Work to be completed -> Word for word, restate every entry shown below.

[Dataset entries]
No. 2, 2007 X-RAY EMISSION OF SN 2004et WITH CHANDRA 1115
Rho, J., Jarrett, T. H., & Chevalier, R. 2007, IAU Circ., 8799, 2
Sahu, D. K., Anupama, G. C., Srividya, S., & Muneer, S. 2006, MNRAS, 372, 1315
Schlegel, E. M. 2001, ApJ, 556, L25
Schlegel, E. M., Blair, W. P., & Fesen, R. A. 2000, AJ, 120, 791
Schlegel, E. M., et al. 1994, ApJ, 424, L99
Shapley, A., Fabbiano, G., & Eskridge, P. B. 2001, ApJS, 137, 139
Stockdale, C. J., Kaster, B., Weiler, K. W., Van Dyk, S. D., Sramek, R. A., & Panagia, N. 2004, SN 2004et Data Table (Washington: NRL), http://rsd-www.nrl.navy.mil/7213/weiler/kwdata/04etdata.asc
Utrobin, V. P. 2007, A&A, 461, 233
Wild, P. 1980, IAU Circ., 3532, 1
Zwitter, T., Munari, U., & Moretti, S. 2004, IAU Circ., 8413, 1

Exercise output ->
No. 2, 2007 X-RAY EMISSION OF SN 2004et WITH CHANDRA 1115
Rho, J., Jarrett, T. H., & Chevalier, R. 2007, IAU Circ., 8799, 2
Sahu, D. K., Anupama, G. C., Srividya, S., & Muneer, S. 2006, MNRAS, 372, 1315
Schlegel, E. M. 2001, ApJ, 556, L25
Schlegel, E. M., Blair, W. P., & Fesen, R. A. 2000, AJ, 120, 791
Schlegel, E. M., et al. 1994, ApJ, 424, L99
Shapley, A., Fabbiano, G., & Eskridge, P. B. 2001, ApJS, 137, 139
Stockdale, C. J., Kaster, B., Weiler, K. W., Van Dyk, S. D., Sramek, R. A., & Panagia, N. 2004, SN 2004et Data Table (Washington: NRL), http://rsd-www.nrl.navy.mil/7213/weiler/kwdata/04etdata.asc
Utrobin, V. P. 2007, A&A, 461, 233
Wild, P. 1980, IAU Circ., 3532, 1
Zwitter, T., Munari, U., & Moretti, S. 2004, IAU Circ., 8413, 1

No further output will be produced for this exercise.